Your answer should consist only of the lines below from the one with "Администрация сельского" through the one with "Прокуратура", copied exactly.

- STUDY MATERIAL
-*-

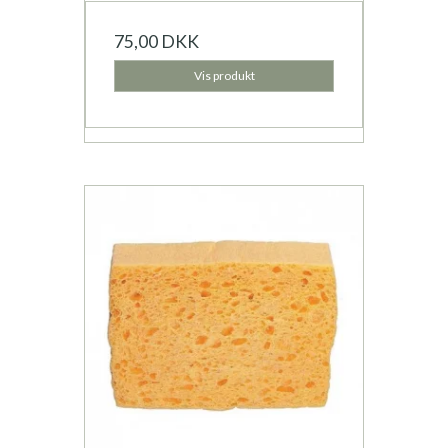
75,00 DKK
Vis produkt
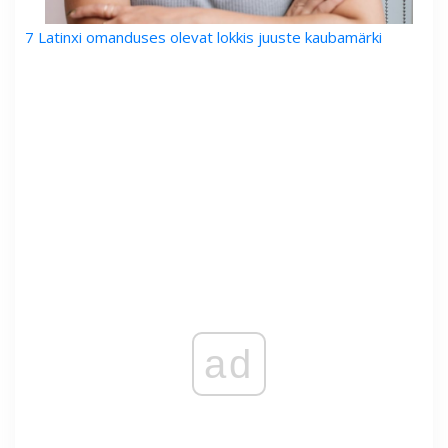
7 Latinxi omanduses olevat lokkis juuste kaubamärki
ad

-*-

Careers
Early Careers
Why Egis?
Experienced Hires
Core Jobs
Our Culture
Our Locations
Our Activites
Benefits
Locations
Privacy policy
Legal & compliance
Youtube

-*-

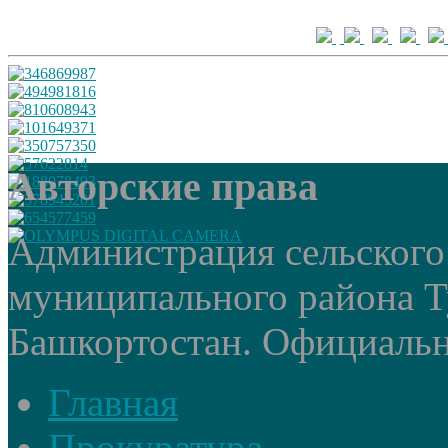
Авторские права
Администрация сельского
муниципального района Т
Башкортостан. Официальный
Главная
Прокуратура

-*-

- ANSWER BOX
Администрация сельского
муниципального района Т
Башкортостан. Официальный
Главная
Прокуратура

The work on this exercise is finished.